Sometimes the obvious bears restating: The communities that electric cooperatives serve must be active participants in creating and managing smart growth.
What is smart growth, and how can co-ops play a part? It starts with a focus on the local community. In most cases, electric co-ops are among the main economic engines in their region. To be in this position and not leverage it for the greater good would essentially be working against our own interests. After all, if the local community does not thrive, what will eventually happen to the co-op?
One key change I would advocate is for rural communities to spend less time and effort chasing out-of-town and out-of-state businesses and more time and effort helping locally owned enterprises. In his book Local Economy Solution, economist Michael Shulman argues that devoting resources to so-called pollinator businesses—local businesses that help grow other local businesses—will achieve a far greater and sustainable impact than wooing national retailers.
Consider Alaska’s Golden Valley Electric Association (GVEA), which borrowed money through the USDA Rural Economic Development Loans and Grant program (REDL&G) to provide financing to create the state’s first community-owned cooperative grocery store in Fairbanks. The store supports local farmers and ranchers, promotes healthy-eating education, and provides more than 20 fulltime jobs.
In North Dakota, Basin Electric donated $50,000 to help a similar food co-op in Bismarck get off the ground. The store contracts with local farmers for fruits, vegetables, and meats. Basin Electric actively encourages its 2,000 employees to join the food co-op and even pays a portion of their membership equity.
If there are any opportunities to start a co-op or help nurture a young co-op already in formation, electric co-ops would be great mentors and advocates. It allows today’s co-op employees to experience what the founders of electric co-ops dealt with 75 years ago. The act of creating a new co-op is inspiring, especially as it grows and becomes successful. It also serves as an amazing learning opportunity for employees and directors.

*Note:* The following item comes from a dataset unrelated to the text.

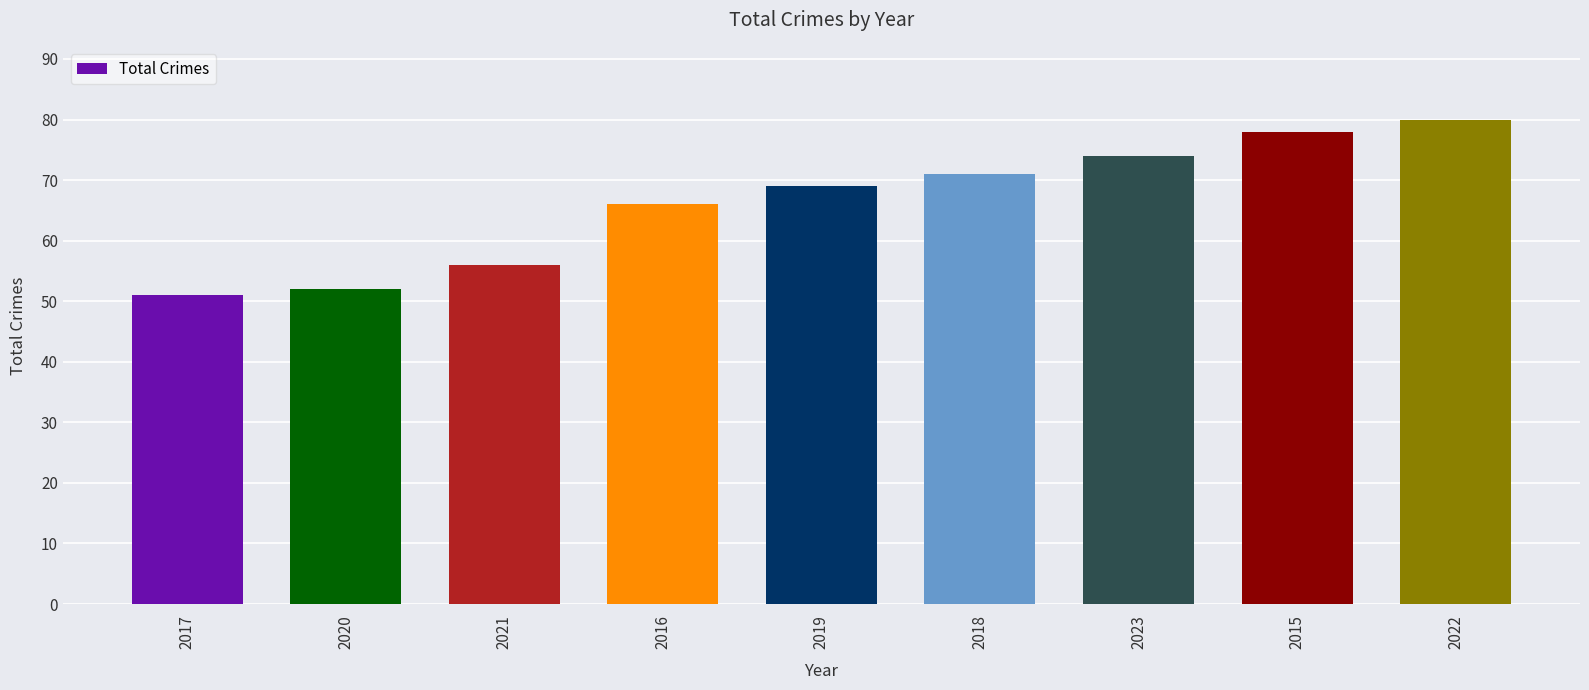

Reading left to right, what are all the values shown in this chart?

2017=51	2020=52	2021=56	2016=66	2019=69	2018=71	2023=74	2015=78	2022=80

Sometimes the scope of the problems facing communities can seem so daunting that we choose not to tackle it. In some cases, this may be the correct path, but it should be done with the realization that this means some towns will simply not exist. If your community has had school closures, small businesses shut their doors, or big box stores come in only to flee when profits slip, you know something needs to change.

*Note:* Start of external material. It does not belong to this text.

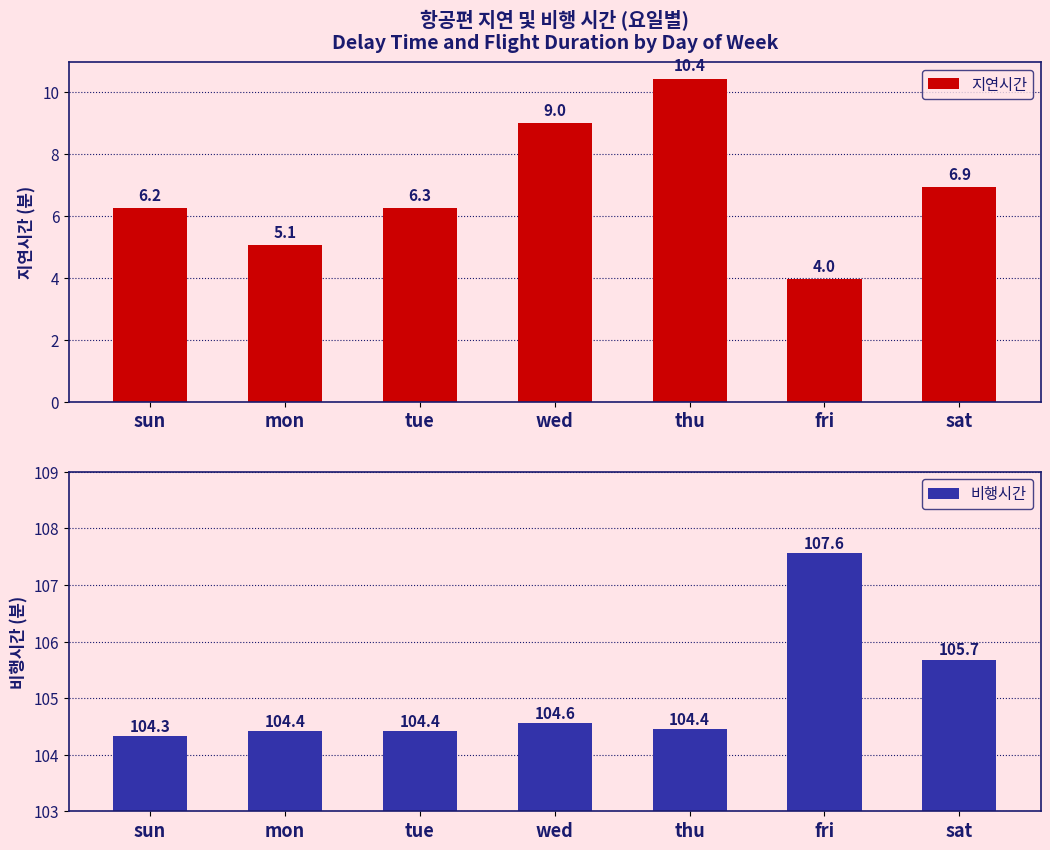

How many bars are there in each group?

2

Communities can continue to chase non-local businesses. Or you can gather the best and brightest around you and look at success stories from other areas. From there, you can make educated decisions that are focused on the long-term value in rebuilding the local cooperative economy. Investing your energy and your cooperative’s energy in a balanced approach to local growth may be contagious, especially when the positive impacts of growth begin to emerge. After all, investing in rural America is the cooperative difference.